Quantitative prediction of nonsense-mediated mRNA decay across human genes by genomic language model and large-scale mutational scanning
Quantitative prediction of nonsense-mediated mRNA decay across human genes by genomic language model and large-scale mutational scanning
Veiner, M.; Toledano, I.; Palou-Marquez, G.; Lehner, B.; Supek, F.
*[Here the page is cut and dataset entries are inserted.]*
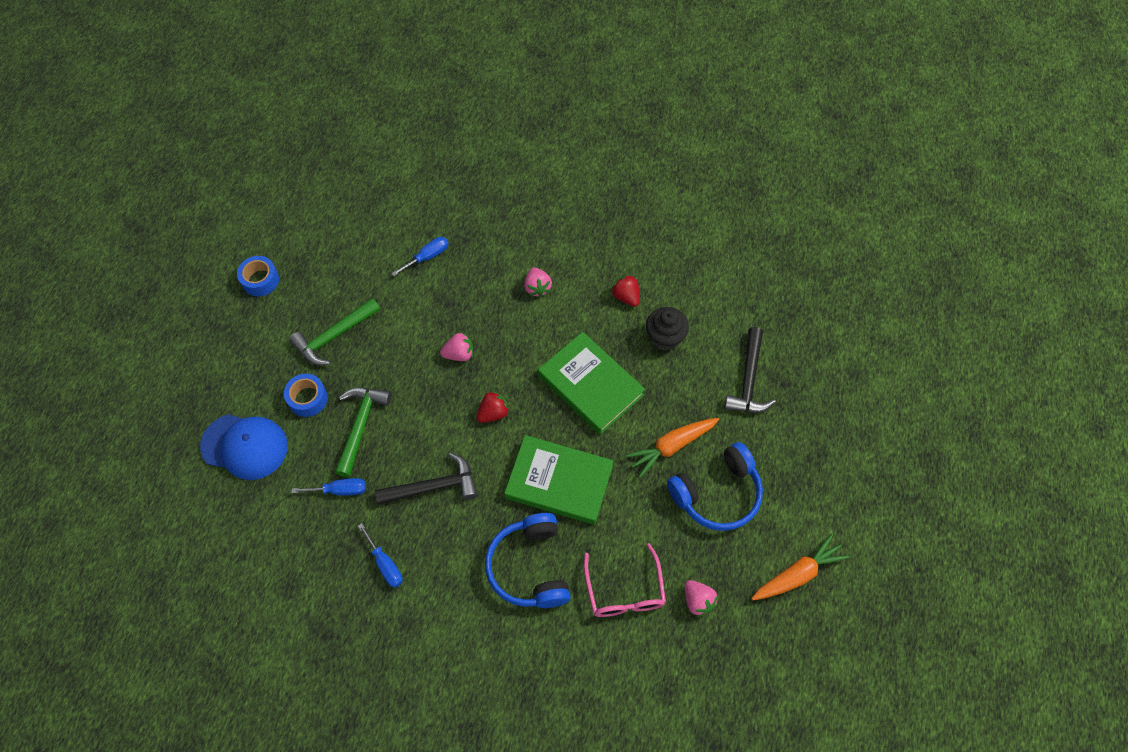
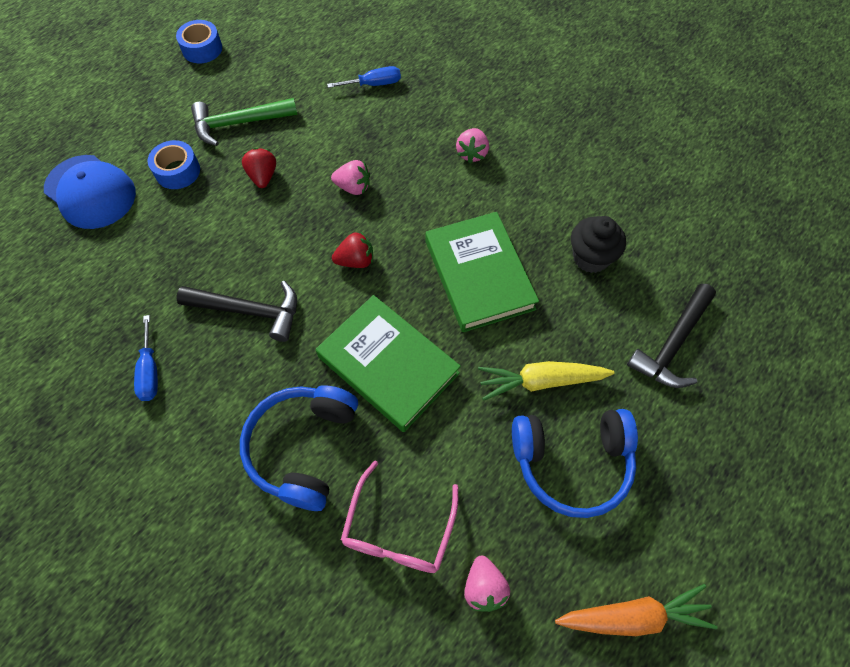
camera: 25 degrees right, 0 degrees up
blue screwdriver [292,478,366,496] -> none
green hammer [335,388,391,477] -> none
red strawberry [611,275,640,307] -> red strawberry moved to [242,148,276,188]
orange carrot [625,418,719,478] -> yellow carrot [478,361,615,400]

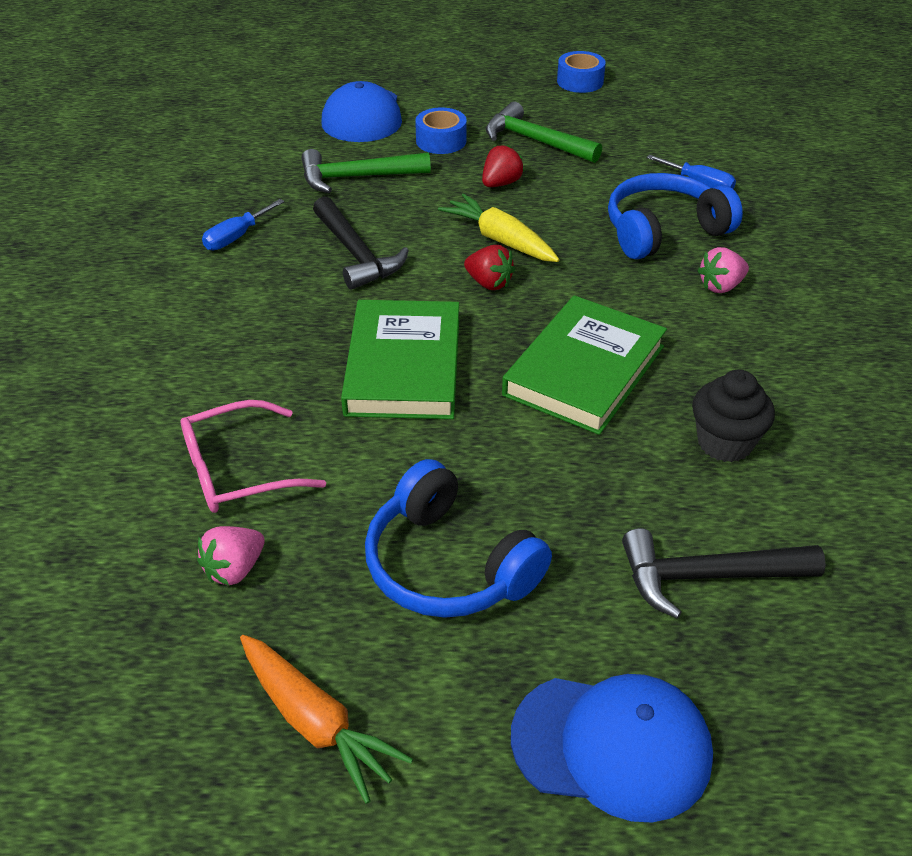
camera: 50 degrees right, 20 degrees down
blue headphones [240,385,358,511] -> blue headphones moved to [608,173,743,260]
pink strawberry [331,160,370,195] -> none
yellow carrot [478,361,615,400] -> yellow carrot moved to [438,194,559,262]
none -> green hammer [301,149,431,193]
none -> blue cap [511,674,713,822]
AbstractThe molecular consequences of protein truncating variants depend strongly on whether their transcripts are eliminated by nonsense-mediated mRNA decay (NMD), yet NMD is still predicted largely from a small set of binary positional rules. How individual premature termination codons (PTCs) engage NMD across genes and transcript contexts therefore remains incompletely resolved. Here we integrated endogenous allele-specific PTC expression from large-scale genomic data, mRNA language-model prediction and high-throughput mutational scanning to revisit the rules that govern mammalian NMD. Using allele-specific expression measurements from large human cohorts, we trained NMDetective-AI on ~14,000 somatic PTCs, and after testing it on ~1,800 germline PTCs, found that it improves on previous models, with its accuracy approaching the reproducibility of the underlying measurements. We then generated experimental maps of NMD with deep mutational scanning, including ~450 PTCs nearby the 50-nt penultimate exon boundary, ~950 engineered PTCs across 9 exon lengths to resolve long-exon escape, and ~11k PTCs across 139 genes to quantify and refine start-proximal evasion. Our results support the positional logic of mammalian NMD yet show that this logic is implemented quantitatively: the classical rules resolve into graded, gene-dependent response curves whose boundaries are shaped by transcript architecture and modulated by local sequence context. Applying this framework to population, disease and cancer datasets further identifies genes in which NMD is predicted to aggravate or ameliorate the effects of truncating variants, providing a basis for variant interpretation and for prioritizing NMD-directed therapies.